Hep kendisinin aday olacağını yazmış biri olsam da dilerim Erdoğan, Türkiye’ye gerçekten bu sürprizi yaşatıp Çubukçu’yu aday gösterir ve o da görevini hakkıyla yaparak Türk kadını adına tarih yazar.
GÜL’E GÖRE HAZIRLIK
Kaynağı Başbakan’a yakın birinci halka olsa da bu haberlere bakarak Erdoğan’ın kendi adaylığından vazgeçtiğini söylemek için hálá erken.
Çünkü Erdoğan, Çubukçu’yu aday göstererek "şok" yaratabilir; ama kendisinden vazgeçme noktasına nasıl geldiğini de sorgulatacaktır.
Bu sorgulamanın AKP’ye nasıl etki edeceğini şimdiden öngörmek ise zor.
AKP sorgulamalara, "Erdoğan hiç adayım dedi mi?" karşılığı verilebilir.
Böylesi bir savunmanın kendi tabanlarını ikna etmesi bile güç.
Neden mi; birkaç madde sıralayalım.
Aday olacak havası yarattıktan sonra geri adım görüntüsü siyaseten AKP lehine gelişmeyeceği gibi, "Bunca gerginlik niye oldu" sorusu da sorulacak.
AKP milletvekillerine dağıtılan anketlerde AB soruları vardı.
Vekillere, "Hükümetin AB sürecini nasıl değerlendiriyorsunuz" ve "AB sürecine inanıyor musunuz?" soruları ile ne amaçlandı?
Bu soruları cumhurbaşkanlığı ile ilişkilendirmek mümkün olmadığına göre yanıt, "Sonraki Başbakan Abdullah Gül’e, Türkiye’nin bu en önemli konusunda vekillerin pozisyonunu öğrenme fırsatı vermek" dışında ne olabilir?

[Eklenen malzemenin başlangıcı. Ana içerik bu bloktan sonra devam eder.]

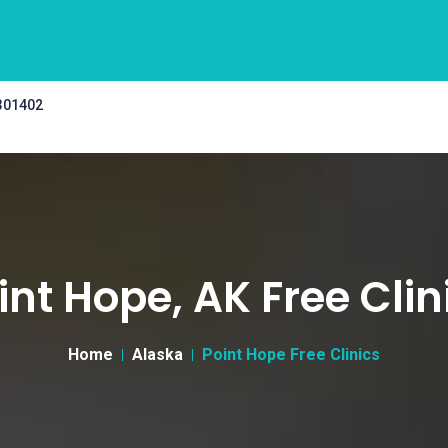
 301402
int Hope, AK Free Clin
Home
Alaska
Point Hope Free Clinics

Kendisi aday olmayacaktı ise kendisine başbakanlık yolunu açan Deniz Baykal’a gidip "uzlaşmacı lider" havası yaratmak varken, yan yana görünmeyi en son isteyeceği Erkan Mumcu’ya niye gitmiş olsun ki?
Yoksa hedef Baykal’ın, "Sakın olma ha" söylemini haklı kılmak mıydı!
AKP’DE SORUN ÇIKMAZ
Her ne kadar, hálá en azından "yüzde 51 Erdoğan" diyenlerdensem de; benim kaynaklarım da "ısrarından vazgeç" deyip duruyor.
Çoğu da önce ’367’yi bulamadı’ dedi ardından da şu iki vurguyu yaptı:
"Başbakan’ın, ’bindirilmiş kıtalar’ demesine bakma, Tandoğan’daki kalabalık tahminlerinden çok daha büyük oldu."
"Miting öncesi ’Sözde değil özde bağlılık’ diyen Genelkurmay Başkanı, miting sonrası da ’Anlamayan varsa bir algılama sorunu olmalı’ dedi."
Kabul edeyim ki Erdoğan aday olmadı, Gül ve Arınç’ı da aday göstermedi, o zaman partide sorun çıkar mı?
Bir, Erdoğan istemediği sürece Arınç aday olsa bile seçilemez; seçilirse Erdoğan’ın örtülü desteği kesin demektir.
İki, partide ciddi sorun çıkarabilecek tek isim Abdullah Gül’dür.
Gül’ün partisine zarar vermesini beklemek ise hayal olur.
İşin özü; Erdoğan, "gerçekten" ne derse o olur; sonucuna da kendi katlanır.